Contoh: Pekerja gudang yang sering mengangkat barang berat berisiko mengalami nyeri punggung, sehingga perlu dikendalikan dengan penggunaan hand pallet, forklift, atau conveyor serta pelatihan teknik angkat yang benar.
- Faktor Psikologi
Faktor psikologi adalah bahaya yang muncul dari kondisi mental, sosial, dan organisasi kerja yang dapat memengaruhi kesehatan serta keselamatan pekerja. Bahaya ini sering kali tidak terlihat secara langsung, tetapi bisa berdampak serius terhadap kesejahteraan, produktivitas, bahkan keselamatan kerja.
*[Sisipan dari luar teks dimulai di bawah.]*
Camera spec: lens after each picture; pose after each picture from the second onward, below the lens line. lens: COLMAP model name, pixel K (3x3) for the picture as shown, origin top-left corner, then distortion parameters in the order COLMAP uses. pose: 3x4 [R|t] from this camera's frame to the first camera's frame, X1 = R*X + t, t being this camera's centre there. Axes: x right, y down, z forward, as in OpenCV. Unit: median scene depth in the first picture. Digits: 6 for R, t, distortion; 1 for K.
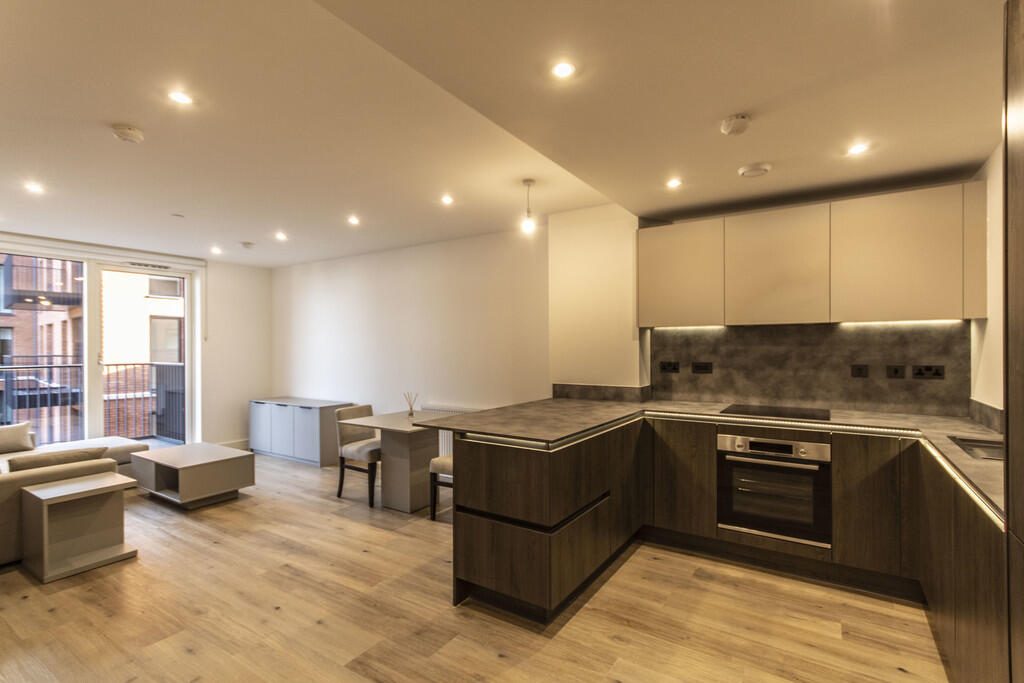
lens RADIAL K [[475.8, 0, 515.3], [0, 475.8, 345.9], [0, 0, 1]] dist [0.057024, -0.015532]
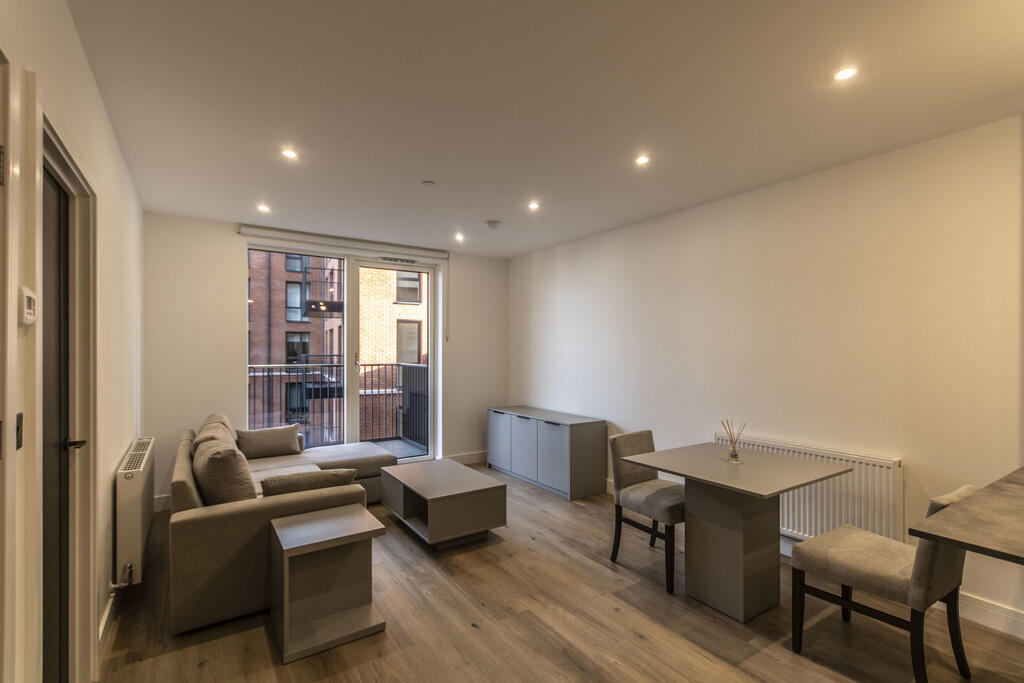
lens RADIAL K [[475.8, 0, 515.3], [0, 475.8, 345.9], [0, 0, 1]] dist [0.057024, -0.015532]
pose [[0.921924, 0.002938, -0.387359, -0.221188], [-0.005972, 0.999960, -0.006630, 0.005957], [0.387324, 0.008426, 0.921905, 0.288420]]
Contoh: Sistem shift yang tidak teratur dapat menyebabkan gangguan tidur dan kelelahan, sehingga pengendaliannya dilakukan dengan penjadwalan shift yang adil dan pemberian waktu istirahat yang cukup.
Penerapan Permenaker No. 5 Tahun 2018 bukan sekadar kewajiban, tetapi kunci untuk menciptakan budaya kerja yang aman, sehat, dan produktif. Mari jadikan K3 bagian dari komitmen bersama demi masa depan yang lebih berkelanjutan.